Sixta Quassdorf (Basel)


 

Abstract

HyperHamlet is a database of allusions to and quotations from Shakespeare's Hamlet, which is supported by the Swiss National Science Foundation as a joint venture between the Departments of English and German Philology, and the Image & Media Lab at the University of Basel. The compilation of a corpus, whose aim it is to document the "Shakespeare phenomenon", is intricate on more than one level: the desired transdisciplinary approach between linguistics, literary and cultural studies entails data selection from a vast variety of sources; the pragmatic nature of intertextual traces, i.e. their dependence on and subordination to new contexts, further adds to formal heterogeneity.
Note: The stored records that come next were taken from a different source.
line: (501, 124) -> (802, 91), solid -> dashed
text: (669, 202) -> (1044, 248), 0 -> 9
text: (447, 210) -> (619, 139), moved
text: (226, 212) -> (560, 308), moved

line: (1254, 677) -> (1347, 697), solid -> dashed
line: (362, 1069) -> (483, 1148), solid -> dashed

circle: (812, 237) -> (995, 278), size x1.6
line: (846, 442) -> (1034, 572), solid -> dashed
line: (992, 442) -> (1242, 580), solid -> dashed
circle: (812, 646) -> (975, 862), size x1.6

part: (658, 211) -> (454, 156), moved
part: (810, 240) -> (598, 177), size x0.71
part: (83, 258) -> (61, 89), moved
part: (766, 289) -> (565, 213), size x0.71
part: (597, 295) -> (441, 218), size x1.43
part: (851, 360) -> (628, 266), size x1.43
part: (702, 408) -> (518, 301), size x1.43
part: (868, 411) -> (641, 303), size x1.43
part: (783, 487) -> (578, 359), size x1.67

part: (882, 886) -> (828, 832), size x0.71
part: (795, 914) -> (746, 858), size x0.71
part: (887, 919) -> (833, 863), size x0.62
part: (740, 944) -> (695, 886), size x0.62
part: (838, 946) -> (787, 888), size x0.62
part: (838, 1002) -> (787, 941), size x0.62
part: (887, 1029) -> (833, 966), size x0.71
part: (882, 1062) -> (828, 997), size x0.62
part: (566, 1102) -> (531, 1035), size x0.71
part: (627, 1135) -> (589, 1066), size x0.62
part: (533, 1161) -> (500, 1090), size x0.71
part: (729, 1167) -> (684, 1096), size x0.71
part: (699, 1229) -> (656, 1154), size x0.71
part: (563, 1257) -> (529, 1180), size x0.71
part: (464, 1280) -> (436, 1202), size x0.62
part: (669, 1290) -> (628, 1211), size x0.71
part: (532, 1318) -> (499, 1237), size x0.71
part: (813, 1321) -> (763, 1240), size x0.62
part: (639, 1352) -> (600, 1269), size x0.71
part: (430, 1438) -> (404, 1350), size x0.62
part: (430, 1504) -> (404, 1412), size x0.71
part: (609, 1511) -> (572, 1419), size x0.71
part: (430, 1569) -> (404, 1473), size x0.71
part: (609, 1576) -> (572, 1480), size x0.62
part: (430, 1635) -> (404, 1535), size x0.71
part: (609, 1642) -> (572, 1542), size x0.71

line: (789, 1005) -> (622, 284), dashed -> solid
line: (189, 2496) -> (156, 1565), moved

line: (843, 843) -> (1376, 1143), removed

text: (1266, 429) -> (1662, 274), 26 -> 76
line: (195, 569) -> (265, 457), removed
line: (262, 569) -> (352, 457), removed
This is not only a challenge for annotation, but also for data selection. As the recognition of intertextual traces is more often than not based on intuition, this paper analyses the criteria which underlie intuition so that it can be operationalised for scholarly corpus compilation. An analogue to the pragmatic model of ostensive-inferential communication with its three constitutive parts of speaker's meaning, sentence meaning and hearer's meaning has been used for analytical heuristics. Authorial intent – in a concrete as well as in an abstract historical sense – origin and specific encyclopaedic knowledge have been found to be the basic assumptions underlying data selection, while quantitative factors provide supporting evidence.